------ Data to examine ------

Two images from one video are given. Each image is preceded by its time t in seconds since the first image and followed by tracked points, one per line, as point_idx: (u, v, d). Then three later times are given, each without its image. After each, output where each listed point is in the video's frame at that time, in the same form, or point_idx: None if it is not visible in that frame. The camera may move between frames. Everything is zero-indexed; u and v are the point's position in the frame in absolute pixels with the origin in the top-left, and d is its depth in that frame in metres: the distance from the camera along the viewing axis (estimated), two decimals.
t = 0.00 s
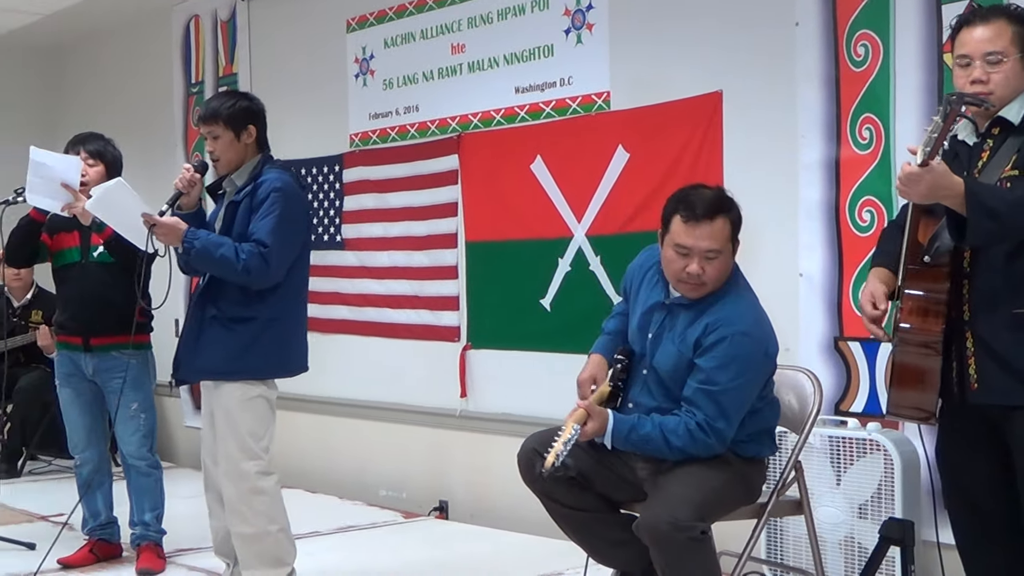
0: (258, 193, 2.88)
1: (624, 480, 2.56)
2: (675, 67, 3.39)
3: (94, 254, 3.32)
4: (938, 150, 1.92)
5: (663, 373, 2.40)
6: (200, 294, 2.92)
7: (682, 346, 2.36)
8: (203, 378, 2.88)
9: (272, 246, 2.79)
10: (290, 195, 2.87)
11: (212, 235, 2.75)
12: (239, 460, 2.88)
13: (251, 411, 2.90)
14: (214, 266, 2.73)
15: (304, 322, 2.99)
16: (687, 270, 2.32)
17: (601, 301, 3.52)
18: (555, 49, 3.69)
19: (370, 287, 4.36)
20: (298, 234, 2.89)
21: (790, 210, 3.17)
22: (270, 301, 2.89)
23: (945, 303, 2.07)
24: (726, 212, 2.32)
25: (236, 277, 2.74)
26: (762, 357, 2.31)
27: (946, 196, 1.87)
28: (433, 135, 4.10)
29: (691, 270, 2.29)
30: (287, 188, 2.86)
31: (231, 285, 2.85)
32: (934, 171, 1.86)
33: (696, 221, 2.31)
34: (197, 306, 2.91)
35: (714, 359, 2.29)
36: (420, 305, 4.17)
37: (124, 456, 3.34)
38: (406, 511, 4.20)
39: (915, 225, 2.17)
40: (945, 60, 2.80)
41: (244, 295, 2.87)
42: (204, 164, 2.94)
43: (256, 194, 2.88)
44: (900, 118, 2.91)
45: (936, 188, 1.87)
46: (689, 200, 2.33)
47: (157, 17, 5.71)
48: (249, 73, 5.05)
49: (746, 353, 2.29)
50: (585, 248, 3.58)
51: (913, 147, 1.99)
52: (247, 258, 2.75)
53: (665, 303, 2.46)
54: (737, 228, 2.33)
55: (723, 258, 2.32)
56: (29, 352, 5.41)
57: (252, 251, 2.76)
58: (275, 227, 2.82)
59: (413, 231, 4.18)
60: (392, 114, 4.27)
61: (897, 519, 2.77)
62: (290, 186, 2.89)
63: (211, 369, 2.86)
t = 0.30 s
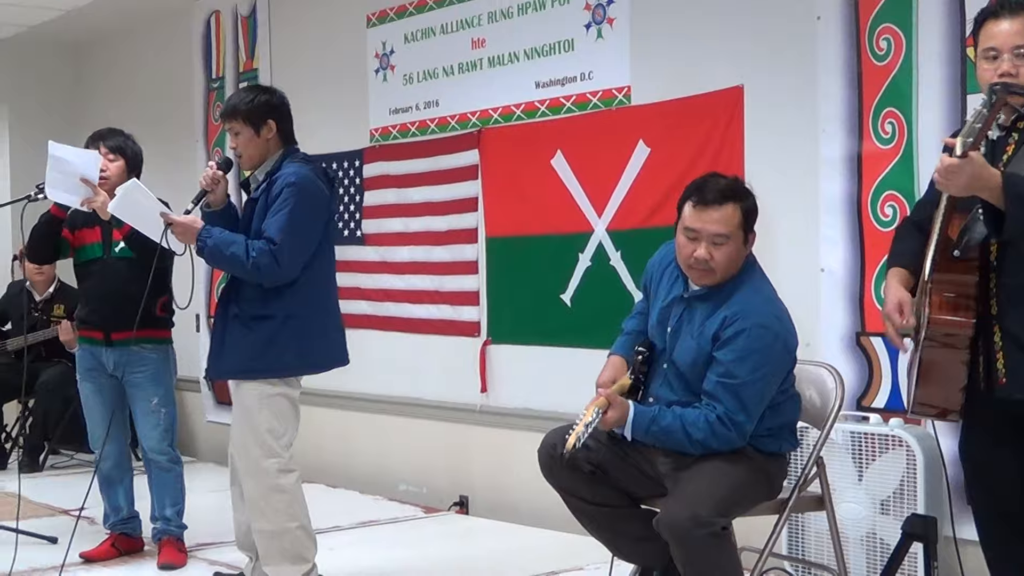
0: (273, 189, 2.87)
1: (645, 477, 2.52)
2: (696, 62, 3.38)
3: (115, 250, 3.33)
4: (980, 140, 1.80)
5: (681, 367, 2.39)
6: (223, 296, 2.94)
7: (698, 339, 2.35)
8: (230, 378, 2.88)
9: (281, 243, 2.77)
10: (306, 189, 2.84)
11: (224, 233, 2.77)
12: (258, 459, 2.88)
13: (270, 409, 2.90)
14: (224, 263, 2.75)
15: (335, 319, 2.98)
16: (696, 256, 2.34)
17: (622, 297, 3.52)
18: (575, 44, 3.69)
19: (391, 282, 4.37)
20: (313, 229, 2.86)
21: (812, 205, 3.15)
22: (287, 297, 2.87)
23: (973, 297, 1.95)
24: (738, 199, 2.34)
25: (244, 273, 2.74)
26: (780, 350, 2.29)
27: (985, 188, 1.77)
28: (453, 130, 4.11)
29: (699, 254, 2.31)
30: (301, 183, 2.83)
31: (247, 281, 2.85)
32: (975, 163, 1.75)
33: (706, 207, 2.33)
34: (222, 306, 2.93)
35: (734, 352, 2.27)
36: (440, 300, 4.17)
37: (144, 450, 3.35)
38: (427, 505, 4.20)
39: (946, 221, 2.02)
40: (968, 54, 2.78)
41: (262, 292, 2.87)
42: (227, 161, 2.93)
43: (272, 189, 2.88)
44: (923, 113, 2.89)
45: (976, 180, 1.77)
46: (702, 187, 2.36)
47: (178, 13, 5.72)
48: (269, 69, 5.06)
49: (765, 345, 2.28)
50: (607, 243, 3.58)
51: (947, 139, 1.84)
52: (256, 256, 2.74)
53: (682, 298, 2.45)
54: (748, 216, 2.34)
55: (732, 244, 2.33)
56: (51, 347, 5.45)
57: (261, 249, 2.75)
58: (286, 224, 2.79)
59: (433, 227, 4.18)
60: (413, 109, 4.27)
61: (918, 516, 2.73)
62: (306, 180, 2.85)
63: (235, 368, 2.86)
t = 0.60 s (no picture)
0: (280, 184, 2.87)
1: (662, 472, 2.51)
2: (715, 56, 3.37)
3: (132, 244, 3.34)
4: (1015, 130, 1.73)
5: (689, 351, 2.38)
6: (230, 287, 2.94)
7: (702, 320, 2.34)
8: (236, 368, 2.88)
9: (282, 239, 2.76)
10: (312, 185, 2.83)
11: (231, 227, 2.81)
12: (273, 453, 2.88)
13: (282, 403, 2.88)
14: (229, 257, 2.77)
15: (347, 311, 2.98)
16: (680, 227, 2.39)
17: (642, 293, 3.52)
18: (594, 38, 3.68)
19: (408, 277, 4.37)
20: (320, 224, 2.85)
21: (832, 200, 3.14)
22: (292, 291, 2.87)
23: (999, 292, 1.93)
24: (720, 173, 2.37)
25: (246, 268, 2.76)
26: (783, 326, 2.27)
27: (1019, 182, 1.74)
28: (471, 125, 4.10)
29: (675, 223, 2.36)
30: (308, 178, 2.82)
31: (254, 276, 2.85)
32: (1007, 157, 1.72)
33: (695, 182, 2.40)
34: (229, 299, 2.93)
35: (736, 327, 2.25)
36: (458, 295, 4.17)
37: (165, 445, 3.37)
38: (444, 501, 4.21)
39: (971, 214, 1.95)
40: (989, 48, 2.76)
41: (269, 286, 2.87)
42: (246, 152, 2.93)
43: (278, 185, 2.88)
44: (943, 107, 2.88)
45: (1009, 174, 1.74)
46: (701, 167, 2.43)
47: (196, 8, 5.73)
48: (288, 65, 5.07)
49: (768, 320, 2.26)
50: (625, 238, 3.57)
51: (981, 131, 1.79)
52: (259, 251, 2.75)
53: (688, 286, 2.46)
54: (734, 192, 2.34)
55: (710, 216, 2.34)
56: (70, 342, 5.47)
57: (264, 245, 2.75)
58: (288, 220, 2.78)
59: (451, 222, 4.18)
60: (431, 104, 4.27)
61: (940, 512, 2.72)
62: (313, 174, 2.84)
63: (245, 359, 2.86)
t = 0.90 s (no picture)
0: (303, 183, 2.88)
1: (679, 466, 2.51)
2: (734, 51, 3.37)
3: (151, 239, 3.35)
4: None
5: (699, 339, 2.37)
6: (249, 283, 2.94)
7: (710, 308, 2.34)
8: (253, 364, 2.87)
9: (309, 237, 2.77)
10: (335, 184, 2.85)
11: (254, 224, 2.77)
12: (283, 446, 2.87)
13: (293, 398, 2.88)
14: (254, 253, 2.75)
15: (354, 308, 2.99)
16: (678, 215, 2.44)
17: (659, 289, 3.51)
18: (612, 34, 3.67)
19: (425, 273, 4.38)
20: (342, 223, 2.86)
21: (850, 196, 3.13)
22: (313, 289, 2.88)
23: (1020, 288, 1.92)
24: (709, 163, 2.39)
25: (272, 264, 2.74)
26: (791, 309, 2.26)
27: None
28: (488, 121, 4.10)
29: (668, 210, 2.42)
30: (331, 177, 2.84)
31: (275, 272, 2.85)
32: None
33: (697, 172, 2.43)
34: (248, 294, 2.93)
35: (742, 311, 2.24)
36: (475, 291, 4.17)
37: (180, 440, 3.37)
38: (461, 496, 4.21)
39: (990, 209, 1.97)
40: (1010, 43, 2.74)
41: (290, 283, 2.87)
42: (258, 151, 2.91)
43: (302, 183, 2.89)
44: (963, 102, 2.85)
45: None
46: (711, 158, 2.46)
47: (214, 4, 5.74)
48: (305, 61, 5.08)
49: (776, 303, 2.25)
50: (642, 234, 3.56)
51: (995, 126, 1.84)
52: (286, 248, 2.75)
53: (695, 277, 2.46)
54: (722, 181, 2.34)
55: (693, 204, 2.37)
56: (88, 337, 5.51)
57: (290, 242, 2.75)
58: (314, 218, 2.79)
59: (468, 217, 4.18)
60: (448, 99, 4.27)
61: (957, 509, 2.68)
62: (336, 174, 2.86)
63: (261, 355, 2.85)
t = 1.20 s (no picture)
0: (333, 175, 2.88)
1: (696, 461, 2.50)
2: (753, 45, 3.36)
3: (169, 234, 3.34)
4: None
5: (719, 333, 2.37)
6: (275, 277, 2.93)
7: (730, 301, 2.34)
8: (279, 357, 2.86)
9: (346, 228, 2.78)
10: (365, 178, 2.86)
11: (288, 216, 2.75)
12: (308, 439, 2.87)
13: (320, 391, 2.88)
14: (291, 246, 2.72)
15: (373, 303, 2.99)
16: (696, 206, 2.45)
17: (677, 284, 3.51)
18: (629, 29, 3.67)
19: (443, 268, 4.38)
20: (371, 216, 2.88)
21: (870, 191, 3.12)
22: (343, 282, 2.88)
23: None
24: (727, 156, 2.38)
25: (311, 256, 2.73)
26: (810, 302, 2.25)
27: None
28: (506, 116, 4.10)
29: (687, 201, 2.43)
30: (361, 170, 2.86)
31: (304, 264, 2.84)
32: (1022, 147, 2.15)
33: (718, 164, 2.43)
34: (274, 288, 2.93)
35: (761, 304, 2.24)
36: (492, 287, 4.18)
37: (200, 435, 3.38)
38: (478, 491, 4.21)
39: (1007, 204, 2.26)
40: None
41: (317, 276, 2.87)
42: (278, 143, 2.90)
43: (331, 175, 2.89)
44: (984, 96, 2.84)
45: None
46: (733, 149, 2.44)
47: None
48: (322, 56, 5.09)
49: (795, 296, 2.24)
50: (659, 230, 3.56)
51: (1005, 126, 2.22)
52: (323, 240, 2.74)
53: (716, 270, 2.45)
54: (735, 176, 2.33)
55: (706, 197, 2.37)
56: (105, 333, 5.52)
57: (327, 233, 2.75)
58: (349, 210, 2.80)
59: (484, 213, 4.18)
60: (465, 94, 4.27)
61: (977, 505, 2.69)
62: (365, 168, 2.88)
63: (286, 349, 2.85)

------

> **What needs to be done**:
For the material above, give again only the lines starting at the line that contains "46: (689, 200, 2.33)" and ending at the line that contains "48: (269, 69, 5.06)". Pictures do not belong in the copy.

> **Solution for this problem**:
46: (689, 200, 2.33)
47: (157, 17, 5.71)
48: (249, 73, 5.05)
49: (746, 353, 2.29)
50: (585, 248, 3.58)
51: (913, 147, 1.99)
52: (247, 258, 2.75)
53: (665, 303, 2.46)
54: (737, 228, 2.33)
55: (723, 258, 2.32)
56: (29, 352, 5.41)
57: (252, 251, 2.76)
58: (275, 227, 2.82)
59: (413, 231, 4.18)
60: (392, 114, 4.27)
61: (897, 519, 2.77)
62: (290, 186, 2.89)
63: (211, 369, 2.86)
t = 0.30 s
0: (273, 189, 2.87)
1: (645, 477, 2.52)
2: (696, 62, 3.38)
3: (115, 250, 3.33)
4: (980, 140, 1.80)
5: (681, 367, 2.39)
6: (223, 296, 2.94)
7: (698, 339, 2.35)
8: (230, 378, 2.88)
9: (281, 243, 2.77)
10: (306, 189, 2.84)
11: (224, 233, 2.77)
12: (258, 459, 2.88)
13: (270, 409, 2.90)
14: (224, 263, 2.75)
15: (335, 319, 2.98)
16: (696, 256, 2.34)
17: (622, 297, 3.52)
18: (575, 44, 3.69)
19: (391, 282, 4.37)
20: (313, 229, 2.86)
21: (812, 205, 3.15)
22: (287, 297, 2.87)
23: (973, 297, 1.95)
24: (738, 199, 2.34)
25: (244, 273, 2.74)
26: (780, 350, 2.29)
27: (985, 188, 1.77)
28: (453, 130, 4.11)
29: (699, 254, 2.31)
30: (301, 183, 2.83)
31: (247, 281, 2.85)
32: (975, 163, 1.75)
33: (706, 207, 2.33)
34: (222, 306, 2.93)
35: (734, 352, 2.27)
36: (440, 300, 4.17)
37: (144, 450, 3.35)
38: (427, 505, 4.20)
39: (946, 221, 2.02)
40: (968, 54, 2.78)
41: (262, 292, 2.87)
42: (227, 161, 2.93)
43: (272, 189, 2.88)
44: (923, 113, 2.89)
45: (976, 180, 1.77)
46: (702, 187, 2.36)
47: (178, 13, 5.72)
48: (269, 69, 5.06)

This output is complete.